NMT Medical

NMT Medical is a pioneer in the field of non-surgical repair of structural heart defects in children and adults. Over 32,000 septal defects have been closed using our proprietary technology.

Clinical Trials and Regisisties

CLOSURE I Clinical Trial was a prospective, multi-center, randomized, controlled trial to evaluate the safety and efficacy of STARFlex® Septal Closure System versus Best Medical Therapy in patients with a stroke and/or transient ischemic attack (TIA) due to presumed paradoxical embolism through a patent foramen ovale (PFO).  The primary objective of this study is to determine whether the STARFlex® Septal Closure System will safely and effectively prevent a recurrent embolic stroke/TIA and mortality in patients with a PFO and to demonstrate superiority of the STARFlex® device compare to best medical therapy.

BioSTAR® evaluation Study (BEST) was a prospective, multicenter, phase I clinical trial to evaluate the feasibility, efficacy, and safety of the BioSTAR® for the closure of atrial-level shunts in 58 patients aged 28 to 68 years who had a clinically significant ASD or PFO. Percutaneous shunt closure was undertaken with the BioSTAR® septal repair implant. Successful device implantation was achieved in 57 (98%) of 58 patients. Closure at 30 days and 6 months, assessed by contrast transthoracic echocardiography, was 48 (92%) of 52 and 54 (96%) of 56, respectively.

The BRAVO Registry is a multi-center registry providing long-term outcome data in patients who received a BioSTAR® septal repair implant to close a PFO. The Registry is conducted at selected institutions across Austria, Belgium, Germany, Italy, Ireland, Switzerland, United Kingdom and Canada. This observational registry is focusing on gathering safety and long term device performance data on approximately 200 patients following BioSTAR® implant. Enrollment in the registry has been closed and the collection and verification of the performance data remains ongoing.

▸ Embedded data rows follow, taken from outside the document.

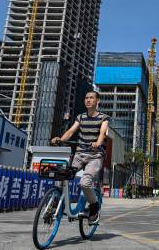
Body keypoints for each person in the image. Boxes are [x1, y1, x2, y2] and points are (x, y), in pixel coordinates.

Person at [51, 90, 109, 222]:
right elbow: (71, 131)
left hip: (95, 156)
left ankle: (94, 206)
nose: (88, 100)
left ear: (97, 101)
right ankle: (58, 202)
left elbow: (102, 133)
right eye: (86, 98)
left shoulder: (103, 118)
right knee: (62, 175)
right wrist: (60, 139)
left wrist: (98, 143)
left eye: (91, 98)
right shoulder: (81, 117)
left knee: (85, 182)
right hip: (79, 155)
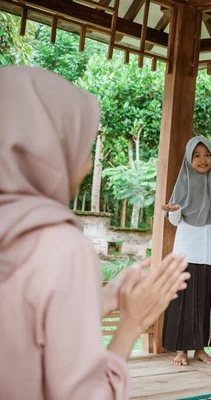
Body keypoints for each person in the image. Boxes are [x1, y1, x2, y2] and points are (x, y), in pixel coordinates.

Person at [0, 66, 191, 399]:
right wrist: (133, 322)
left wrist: (101, 300)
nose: (87, 164)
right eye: (81, 147)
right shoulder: (58, 246)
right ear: (46, 151)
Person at [161, 136, 211, 366]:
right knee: (182, 299)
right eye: (197, 155)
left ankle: (200, 349)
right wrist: (174, 210)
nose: (203, 160)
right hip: (186, 248)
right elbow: (174, 220)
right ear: (189, 159)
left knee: (203, 299)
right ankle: (181, 351)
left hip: (207, 249)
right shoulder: (183, 182)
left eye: (207, 154)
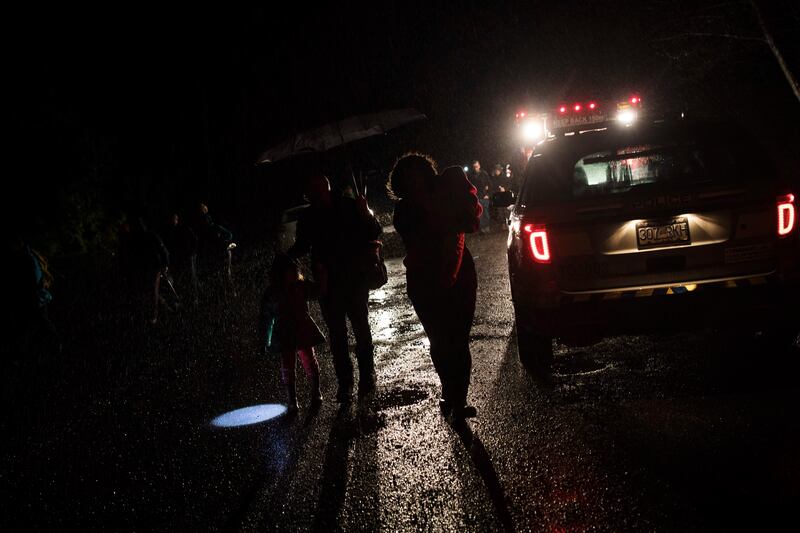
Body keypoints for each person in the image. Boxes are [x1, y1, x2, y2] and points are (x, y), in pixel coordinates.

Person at [390, 153, 482, 421]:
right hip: (425, 280)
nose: (416, 182)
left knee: (459, 340)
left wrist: (455, 193)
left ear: (429, 175)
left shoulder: (447, 189)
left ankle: (458, 401)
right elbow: (422, 232)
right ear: (401, 185)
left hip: (460, 274)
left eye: (419, 175)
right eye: (409, 179)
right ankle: (449, 391)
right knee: (440, 340)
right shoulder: (404, 210)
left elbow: (469, 222)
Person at [288, 175, 382, 402]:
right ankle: (346, 383)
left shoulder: (350, 206)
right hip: (328, 284)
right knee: (338, 335)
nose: (313, 196)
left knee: (360, 328)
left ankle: (367, 375)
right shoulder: (309, 217)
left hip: (355, 278)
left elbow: (374, 231)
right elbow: (302, 246)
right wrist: (285, 257)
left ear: (325, 189)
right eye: (310, 193)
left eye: (316, 191)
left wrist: (366, 210)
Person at [260, 254, 325, 412]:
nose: (294, 273)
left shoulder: (300, 286)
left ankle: (315, 392)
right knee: (289, 365)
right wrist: (265, 339)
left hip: (300, 328)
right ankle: (292, 400)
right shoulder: (274, 292)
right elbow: (266, 317)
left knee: (309, 359)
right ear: (281, 273)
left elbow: (318, 290)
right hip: (286, 333)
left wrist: (322, 274)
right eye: (291, 270)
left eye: (294, 270)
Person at [120, 217, 169, 324]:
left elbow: (162, 248)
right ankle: (161, 308)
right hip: (144, 267)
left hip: (154, 267)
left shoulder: (149, 235)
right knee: (147, 290)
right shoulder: (135, 237)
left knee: (152, 290)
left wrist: (165, 263)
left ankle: (154, 315)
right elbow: (131, 254)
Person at [163, 213, 200, 304]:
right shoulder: (172, 230)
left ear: (178, 219)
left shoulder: (184, 229)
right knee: (182, 277)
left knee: (191, 277)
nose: (173, 221)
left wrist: (192, 252)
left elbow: (195, 239)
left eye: (175, 219)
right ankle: (185, 298)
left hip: (188, 256)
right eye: (172, 219)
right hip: (181, 257)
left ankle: (195, 299)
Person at [468, 160, 491, 232]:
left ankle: (487, 227)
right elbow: (470, 186)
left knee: (486, 213)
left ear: (479, 166)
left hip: (484, 197)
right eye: (474, 167)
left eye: (477, 166)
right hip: (477, 198)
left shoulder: (484, 174)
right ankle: (482, 229)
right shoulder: (471, 176)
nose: (475, 168)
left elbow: (490, 184)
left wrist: (488, 194)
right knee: (479, 214)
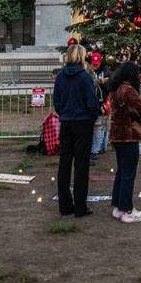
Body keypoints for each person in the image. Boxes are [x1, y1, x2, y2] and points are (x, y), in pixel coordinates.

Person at [52, 44, 100, 217]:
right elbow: (91, 101)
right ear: (82, 57)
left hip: (66, 122)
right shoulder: (84, 77)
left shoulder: (60, 77)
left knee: (64, 163)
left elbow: (56, 100)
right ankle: (80, 206)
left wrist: (63, 112)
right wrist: (93, 115)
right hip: (83, 123)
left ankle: (65, 205)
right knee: (81, 166)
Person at [108, 61, 141, 224]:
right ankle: (127, 209)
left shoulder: (115, 89)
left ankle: (118, 206)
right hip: (128, 135)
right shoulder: (128, 90)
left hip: (117, 135)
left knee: (121, 172)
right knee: (128, 174)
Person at [90, 53, 109, 164]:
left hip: (101, 102)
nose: (95, 65)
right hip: (92, 103)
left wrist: (103, 82)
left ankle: (96, 150)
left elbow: (109, 82)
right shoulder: (88, 71)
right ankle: (93, 149)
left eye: (97, 63)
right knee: (94, 128)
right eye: (94, 63)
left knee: (99, 127)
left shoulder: (105, 70)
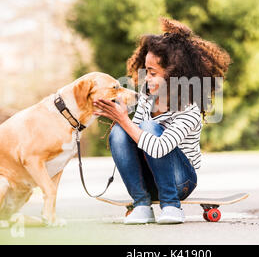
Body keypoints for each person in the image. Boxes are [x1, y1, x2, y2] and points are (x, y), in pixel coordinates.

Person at [93, 18, 231, 224]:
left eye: (152, 73)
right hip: (149, 178)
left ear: (174, 74)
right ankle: (141, 204)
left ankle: (172, 206)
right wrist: (117, 116)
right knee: (119, 133)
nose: (146, 78)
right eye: (146, 71)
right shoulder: (148, 96)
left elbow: (159, 148)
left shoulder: (189, 109)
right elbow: (133, 134)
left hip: (180, 181)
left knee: (148, 127)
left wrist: (124, 120)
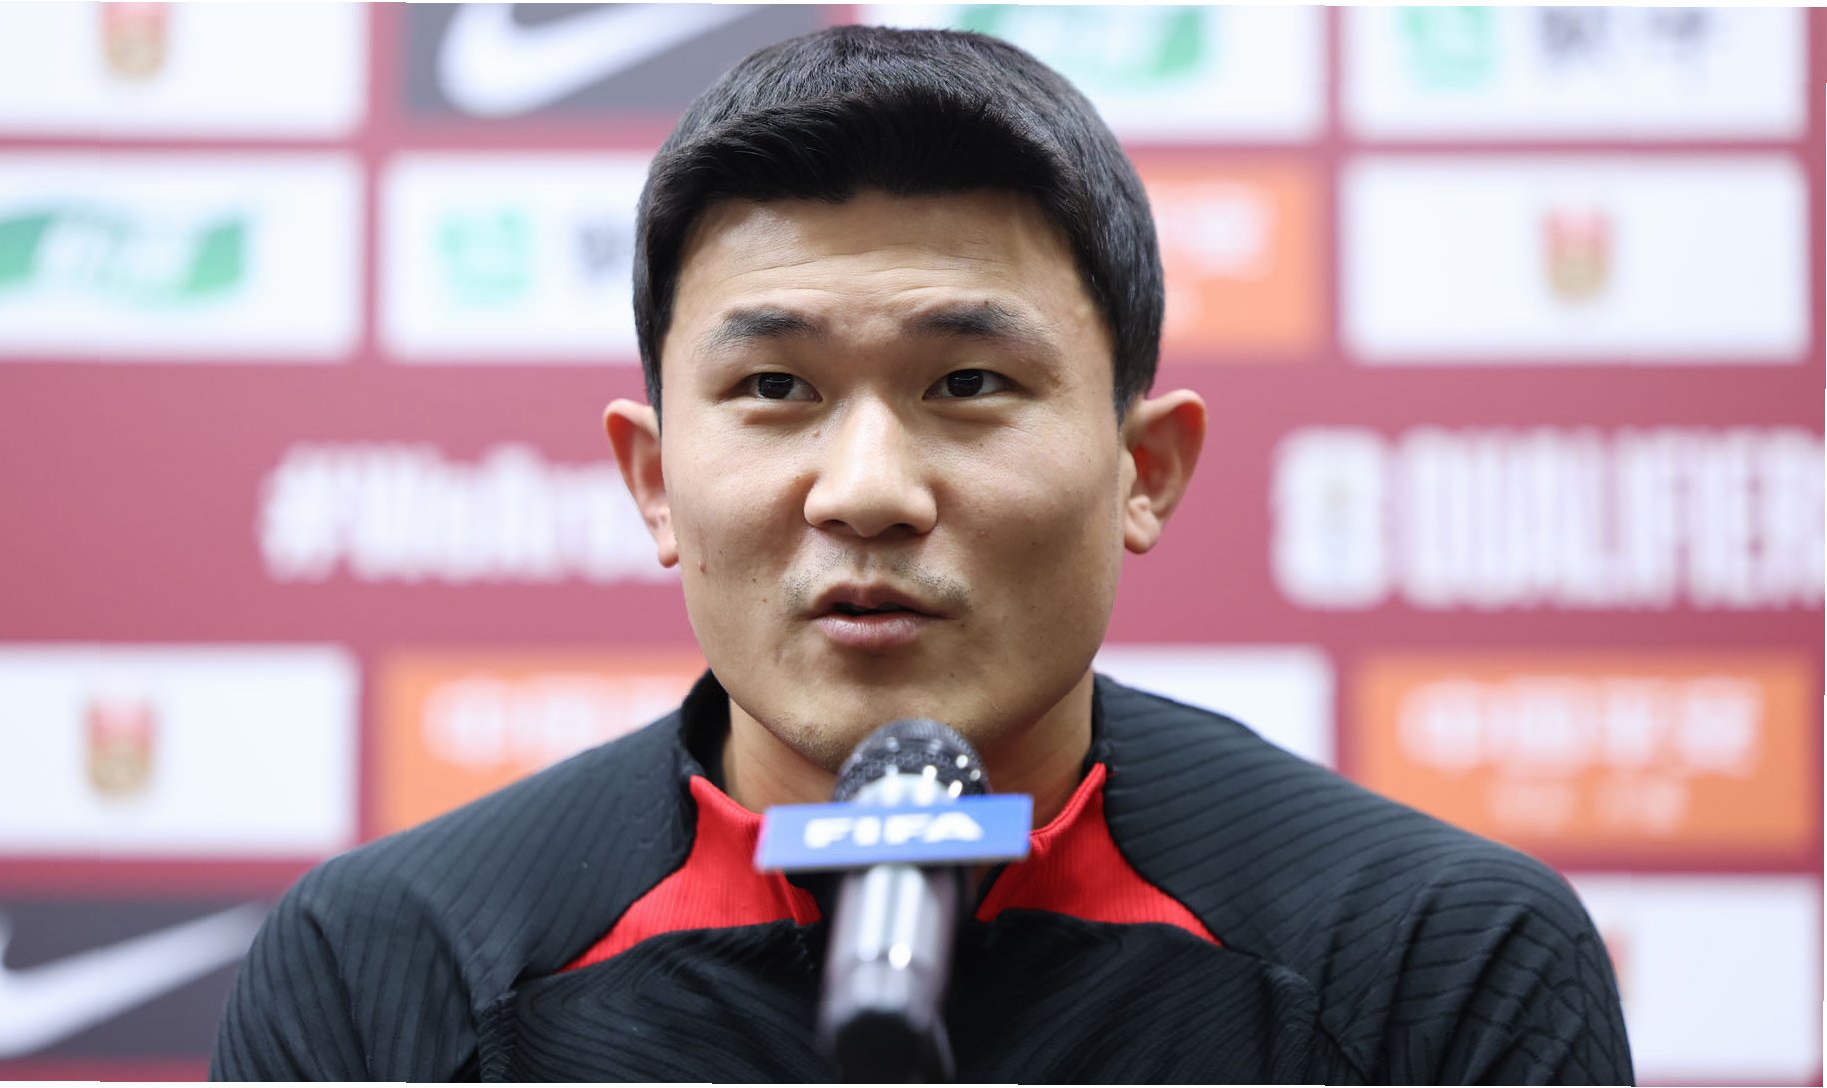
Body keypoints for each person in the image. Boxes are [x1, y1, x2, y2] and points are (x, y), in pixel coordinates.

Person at [214, 25, 1632, 1083]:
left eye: (968, 383)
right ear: (655, 484)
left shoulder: (1435, 958)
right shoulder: (387, 963)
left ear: (1143, 471)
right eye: (776, 388)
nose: (870, 492)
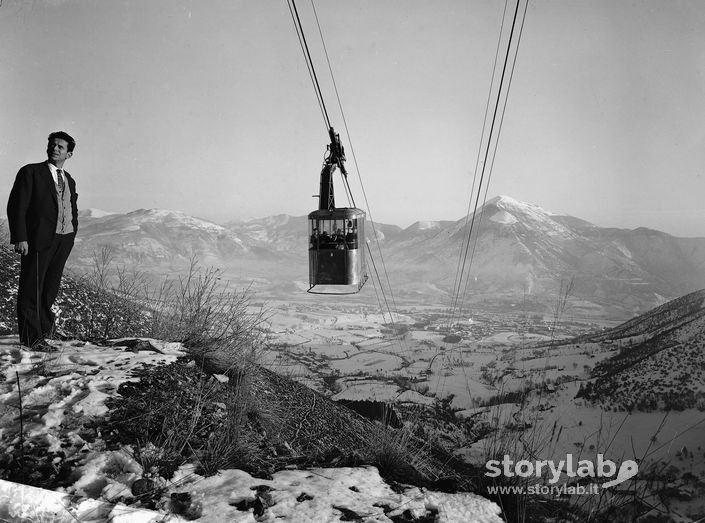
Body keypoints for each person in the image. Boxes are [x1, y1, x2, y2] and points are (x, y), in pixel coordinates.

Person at [7, 131, 79, 351]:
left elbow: (71, 209)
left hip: (63, 240)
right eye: (52, 145)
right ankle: (32, 338)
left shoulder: (69, 180)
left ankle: (46, 330)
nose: (54, 149)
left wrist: (72, 233)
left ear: (69, 153)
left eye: (60, 147)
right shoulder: (31, 172)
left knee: (49, 288)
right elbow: (17, 207)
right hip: (37, 240)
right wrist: (21, 237)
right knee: (31, 287)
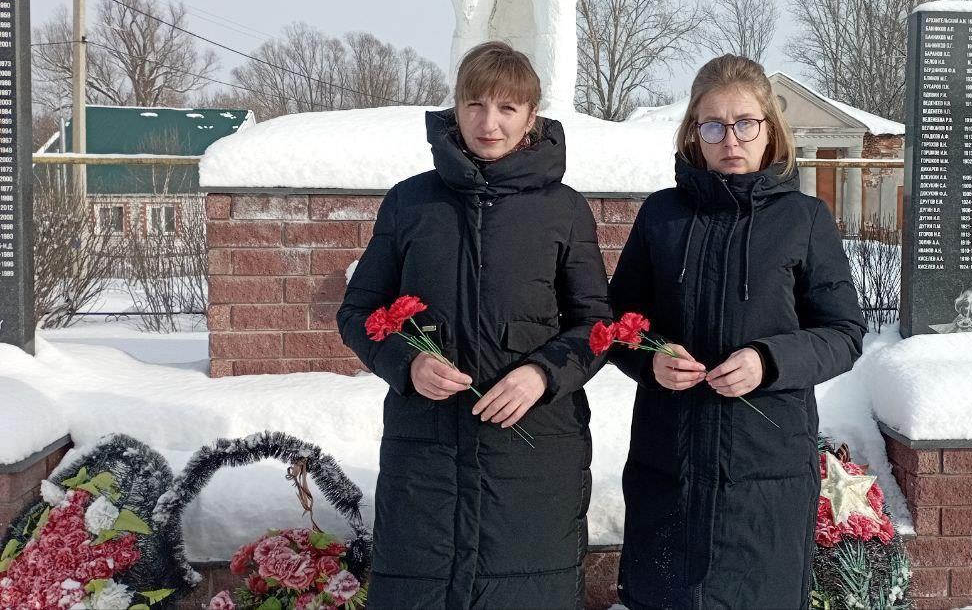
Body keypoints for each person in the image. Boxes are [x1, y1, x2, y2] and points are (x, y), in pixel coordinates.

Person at [337, 41, 610, 608]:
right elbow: (359, 312)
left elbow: (596, 326)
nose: (490, 123)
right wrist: (408, 364)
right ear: (455, 110)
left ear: (531, 117)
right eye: (476, 105)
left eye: (508, 108)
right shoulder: (410, 203)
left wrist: (541, 375)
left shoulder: (564, 209)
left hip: (533, 456)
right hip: (427, 454)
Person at [608, 54, 868, 609]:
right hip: (670, 458)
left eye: (746, 122)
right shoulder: (662, 216)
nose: (731, 138)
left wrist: (768, 362)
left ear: (769, 129)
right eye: (713, 125)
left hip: (765, 468)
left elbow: (844, 333)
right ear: (693, 134)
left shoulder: (805, 219)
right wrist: (650, 360)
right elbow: (618, 321)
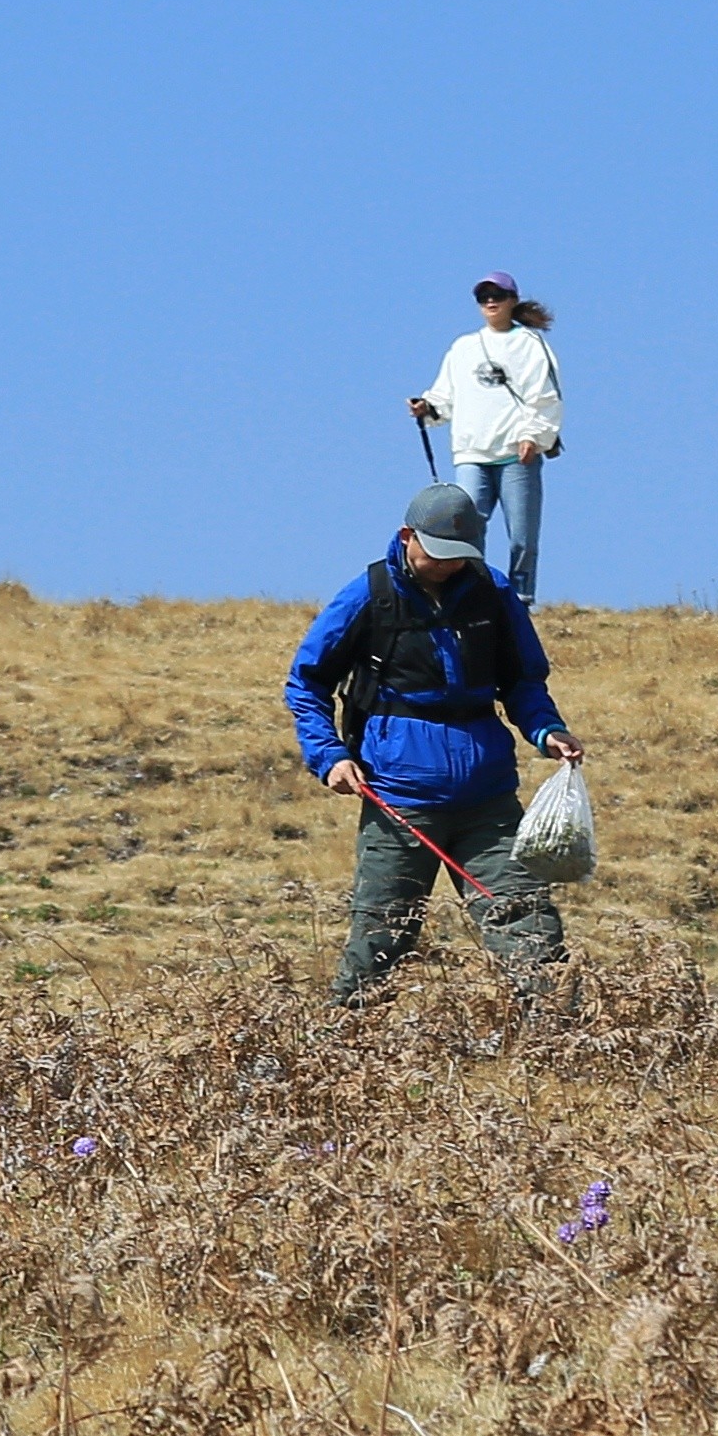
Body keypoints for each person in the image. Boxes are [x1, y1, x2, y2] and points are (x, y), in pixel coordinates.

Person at [284, 481, 584, 1004]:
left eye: (460, 555)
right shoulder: (367, 596)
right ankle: (346, 1043)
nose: (449, 565)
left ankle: (560, 1044)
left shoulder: (492, 592)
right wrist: (329, 757)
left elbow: (523, 680)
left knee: (528, 926)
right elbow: (306, 683)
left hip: (487, 800)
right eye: (439, 554)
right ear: (407, 537)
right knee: (382, 936)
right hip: (398, 800)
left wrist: (546, 730)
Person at [408, 273, 564, 601]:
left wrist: (532, 437)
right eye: (483, 297)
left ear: (512, 301)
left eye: (498, 295)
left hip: (515, 454)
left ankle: (520, 598)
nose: (491, 302)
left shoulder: (530, 345)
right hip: (472, 453)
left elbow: (545, 396)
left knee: (522, 535)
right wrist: (428, 406)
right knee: (465, 529)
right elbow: (445, 394)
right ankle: (470, 594)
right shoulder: (463, 348)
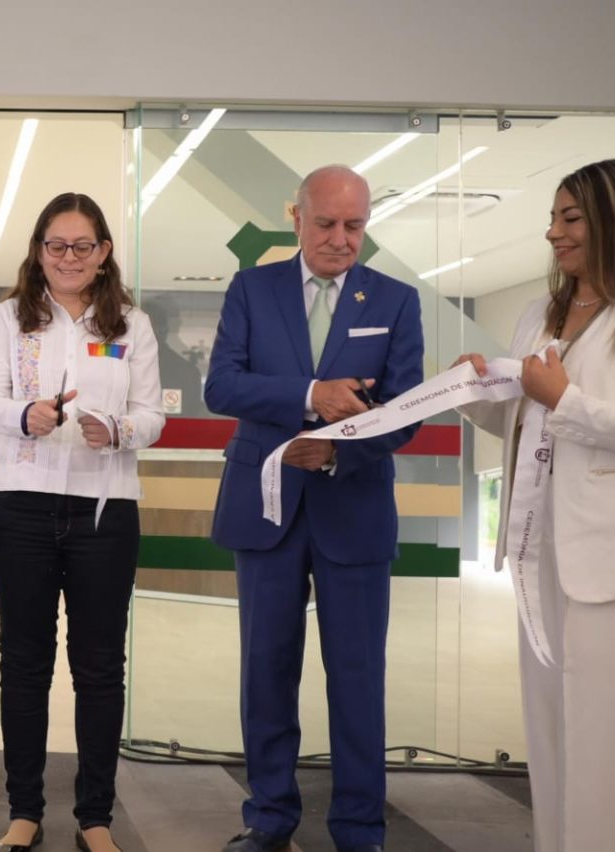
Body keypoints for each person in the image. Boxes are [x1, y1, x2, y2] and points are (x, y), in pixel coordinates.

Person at [454, 158, 615, 852]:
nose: (553, 233)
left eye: (570, 218)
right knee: (556, 746)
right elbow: (526, 421)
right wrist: (478, 396)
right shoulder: (540, 313)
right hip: (543, 561)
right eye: (553, 218)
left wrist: (566, 400)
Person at [205, 165, 424, 852]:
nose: (340, 239)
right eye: (326, 223)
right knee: (266, 671)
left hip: (354, 508)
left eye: (355, 226)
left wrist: (335, 451)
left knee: (357, 678)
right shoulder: (251, 289)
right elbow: (222, 386)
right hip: (265, 508)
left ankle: (359, 829)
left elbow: (407, 411)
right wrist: (311, 395)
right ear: (296, 217)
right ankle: (269, 818)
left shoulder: (395, 301)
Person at [0, 192, 165, 852]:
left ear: (104, 253)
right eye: (56, 245)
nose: (69, 257)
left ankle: (95, 818)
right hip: (20, 506)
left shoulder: (132, 325)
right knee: (25, 664)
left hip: (104, 511)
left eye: (83, 246)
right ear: (39, 251)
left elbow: (152, 415)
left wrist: (118, 429)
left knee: (100, 668)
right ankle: (24, 811)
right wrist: (23, 415)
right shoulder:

BASIC BioSTAR® ASD Registry Children the primary objective of the registry is to collect clinical outcome data during routine clinical management of pediatric patients who have had Atrial Septal Defect (ASD) closure with the BioSTAR® septal repair implant. This registry will evaluate efficacy and safety of ASD closure with BioSTAR®. The BASIC Registry is being conducted at a selected group of pediatric centers across Germany and Switzerland. Patients less then 18 years of age, diagnosed with having a centrally located secundum ASD no greater than 16 mm in diameter and considered to be suitable for closure with BioSTAR® are enrolled in the registry. Currently 70 enrolled patients continue their routine post-implant follow-up in the registry and the collection and verification of the performance data is on-going.